BlackBerry experienced what many news organizations have called “the biggest outage for BlackBerry” in October. The worldwide outage affected many users, including students who said they were unable to access emails and messaging for up to three days.
According to a Huffington Post article, the outage began in Europe on Oct. 10 and reached the United States by Oct. 12. The failure was caused by problems with the infrastructure of Research in Motion, a Canadian company that makes the phones. The article stated that RIM said the problem occurred because a “crucial link in its European infrastructure failed, and backup didn’t work either.”
David Yach, RIM’s technology officer for software, told the Huffington Post the problem started in Europe with phone outages of email, messaging and Internet services and backed up RIM’s system, which then led to outages in the U.S. and Asia.
Junior criminal justice major Sam Butts said that during the outage he experienced slow internet service and trouble sending emails, though it wasn’t too bad. He said his internet was normally pretty slow, but during the outage he noticed it had gotten much worse.
Sophomore strategic communication and french double major Simone Elices said she didn’t experience many problems during the outage, but both of her parents were upset by their emailing and messaging issues. Elices said she has dealt with her phone “randomly” turning off for minutes at a time, but she said it happened regularly and was not because of the outage.
An additional Huffington Post article stated that many American BlackBerry users said the outage was the last straw.
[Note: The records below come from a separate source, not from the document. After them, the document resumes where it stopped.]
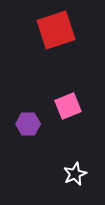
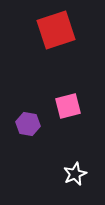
pink square: rotated 8 degrees clockwise
purple hexagon: rotated 10 degrees clockwise
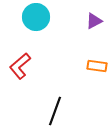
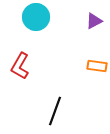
red L-shape: rotated 20 degrees counterclockwise
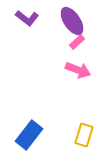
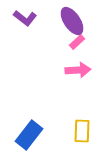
purple L-shape: moved 2 px left
pink arrow: rotated 25 degrees counterclockwise
yellow rectangle: moved 2 px left, 4 px up; rotated 15 degrees counterclockwise
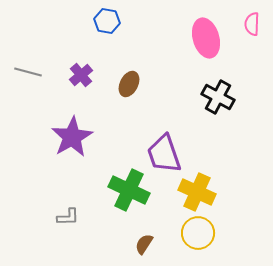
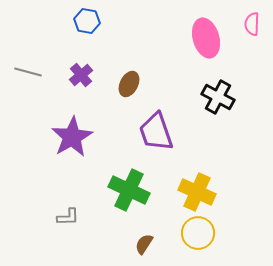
blue hexagon: moved 20 px left
purple trapezoid: moved 8 px left, 22 px up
Many were so outraged that they switched to the iPhone and even filed lawsuits against RIM. Many became upset because they expected compensation from RIM for the loss of service, but RIM failed to do so, according to the article.
A lawsuit was filed against RIM Oct. 26 on “behalf of all U.S. BlackBerry users,” according to the Huffington Post. The suit accused RIM of breach of contract, unjust enrichment and negligence.
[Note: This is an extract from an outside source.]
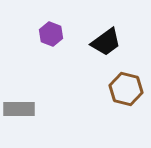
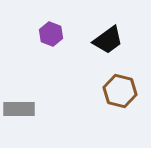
black trapezoid: moved 2 px right, 2 px up
brown hexagon: moved 6 px left, 2 px down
Butts and Elices both said they had recently switched their cell phones from BlackBerry to iPhone.
Elices said she was a fan of BlackBerry, but her mother was fed up with BlackBerry and wanted to switch.
“Our [Elices’ family] contracts were up, and I really wanted to get a new BlackBerry. But they were too expensive, and we could get iPhones for much less,” Elices said. “It’s sad. I miss my BlackBerry. I don’t like this [iPhone].”
Butts said he had planned on getting an iPhone when his BlackBerry contract ended. He said he was happy with the switch.
“I really like it a lot. It’s a lot easier to navigate through,” Butts said. “The applications are a lot better than BlackBerry, and a lot easier to work.”